Curiosity lacking on credit reports

By Owen Hembry

As public submissions got under way yesterday on planned changes to credit reporting law, a survey has found few people have ever tried to get a copy of their personal record.

The proposed amendment would allow reporting of repayment history, including whether people made payments on time for credit cards, utilities and mortgages.

Personal credit records currently show only times when people inquire about getting credit and any defaults.

The Privacy Commissioner said some changes that appeared intrusive had the potential to bring benefits to individuals.

Repayment history information could lead to more competitive credit offerings and better rates for people considered good credit risks, and with more information banks might be more willing to lend to parts of the community who might at present seek credit outside the mainstream system.

Credit reporting agency Dun & Bradstreet supported the changes, which it said provided a regulatory structure to realise benefits including reduced default rates and cost of credit, with improved loan performance and access to mainstream credit for under-served parts of the community.

A Dun & Bradstreet survey, conducted by TNS Global, showed only one in 10 people had tried to obtain a copy of their personal credit report, while 39 per cent had no idea they had one.

The survey in June of 1010 people aged between 18 and 70 found 58 per cent of people did not know how to get a copy of their personal credit report, 48 per cent did not know they were entitled to a copy and 8 per cent had not obtained a copy because they were worried about the outcome.

Dun & Bradstreet said the findings were particularly worrying given the central role personal credit reports played in credit assessment and the fact that people were entitled to a copy.

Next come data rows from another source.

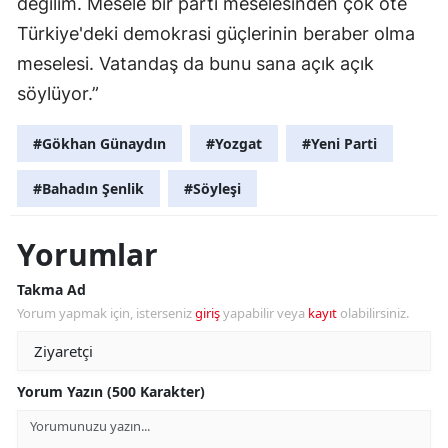
değilim. Mesele bir parti meselesinden çok öte
Türkiye'deki demokrasi güçlerinin beraber olma
meselesi. Vatandaş da bunu sana açık açık
söylüyor.”
#Gökhan Günaydın
#Yozgat
#Yeni Parti
#Bahadın Şenlik
#Söyleşi
Yorumlar
Takma Ad
Yorum yapmak için, isterseniz
giriş
yapabilir veya
kayıt
olabilirsiniz.
Yorum Yazın (500 Karakter)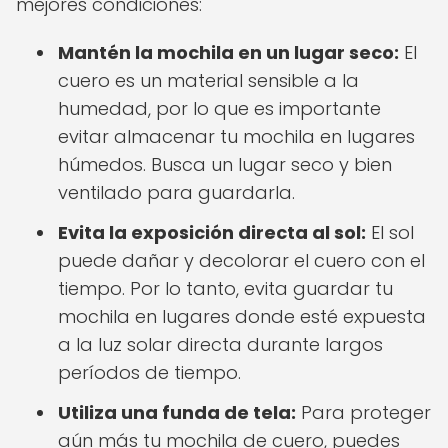
mejores condiciones:
Mantén la mochila en un lugar seco:
El
cuero es un material sensible a la
humedad, por lo que es importante
evitar almacenar tu mochila en lugares
húmedos. Busca un lugar seco y bien
ventilado para guardarla.
Evita la exposición directa al sol:
El sol
puede dañar y decolorar el cuero con el
tiempo. Por lo tanto, evita guardar tu
mochila en lugares donde esté expuesta
a la luz solar directa durante largos
períodos de tiempo.
Utiliza una funda de tela:
Para proteger
aún más tu mochila de cuero, puedes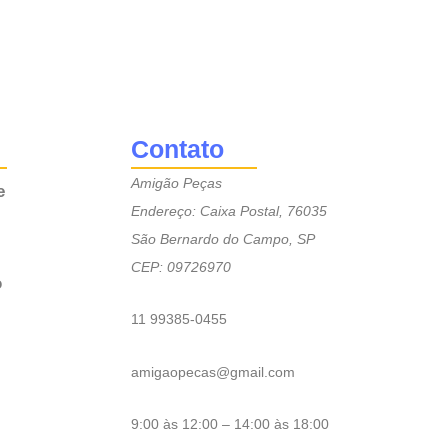
Contato
Amigão Peças
e
Endereço: Caixa Postal, 76035
São Bernardo do Campo, SP
CEP: 09726970
o
11 99385-0455
amigaopecas@gmail.com
9:00 às 12:00 – 14:00 às 18:00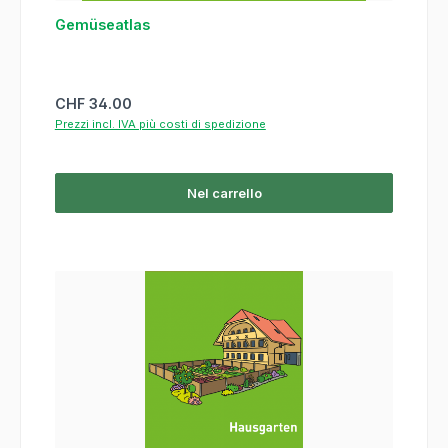
Gemüseatlas
Prezzo normale:
CHF 34.00
Prezzi incl. IVA più costi di spedizione
Nel carrello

The company has set up a website - - giving people access to their reports.

The Federation of Family Budgeting Services supported the change.

"This will serve the interests of our budgeting clients in two ways, by providing more and relevant information to allow for credit rehabilitation and provide information to support responsible lending," the federation said.

Other organisations that backed the changes included Visa Worldwide and the New Zealand Bankers' Association.

The Citizens Advice Bureau said it remained deeply concerned.